Unfortunately, the portability means the unit mounted into my test vehicle
with a suction cup for the windshield, and it’s a pain in the neck
getting to stay there. And since the unit itself sits on your dashboard
it’s an open invitation for thieves if you don’t remove it
every time you leave the vehicle, which is even more of a pain.
The temporary installation I had wasn’t wired directly into the
vehicle’s audio system, either, sending the satellite audio feed
to your vehicle’s head unit via FM radio instead. This is fine, and
the sound quality was very good, but I think it would be even better if
you were to get a system with the satellite capability built right in.

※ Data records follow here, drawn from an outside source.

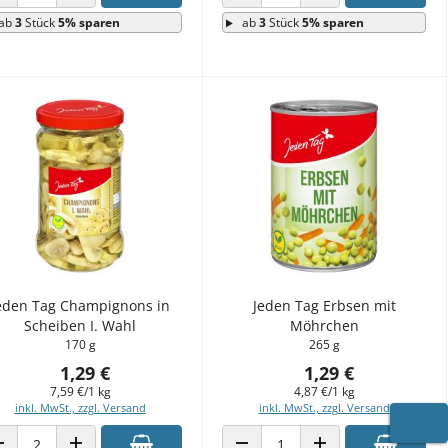
ANZAHL VERRINGERN
ANZAHL ERHÖHEN
ANZAHL VERRINGERN
ANZAHL ERHÖHEN
ab
3
Stück
5% sparen
ab
3
Stück
5% sparen
eden Tag Champignons in
Jeden Tag Erbsen mit
Scheiben I. Wahl
Möhrchen
170 g
265 g
1,29 €
1,29 €
7,59 €/1 kg
4,87 €/1 kg
inkl. MwSt., zzgl. Versand
inkl. MwSt., zzgl. Versand
WARE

Such units are also available “at fine stores everywhere,” and
an increasing number of new cars have satellite capability (either Sirius
or XM) built in at the factory, which is the best solution as long as you
can get the service you want.
But that temporary installation drove me nuts (an admittedly short drive).
Because I didn’t want to leave it in the Explorer when I wasn’t
there, and getting that damn suction cup to work was such a pain, I usually
just perched it on the center console when I was driving around. This worked
okay until I hit the first corner, or had to stand on the brakes, at which
time the head unit would head in whatever general direction it found pleasing,
until it reached the length of the wires that hooked it into the antenna
and power supply.
So a permanent installation is definitely the way to go!
But it’s wonderful to see such a variety of programming available
and even though I’d probably never listen to 85% of the channels
offered, there’s enough meat on the platter that I could justify
the premium fee.
Having more choices – and more competition for your attention – is
a good thing. Having fewer commercials is even better!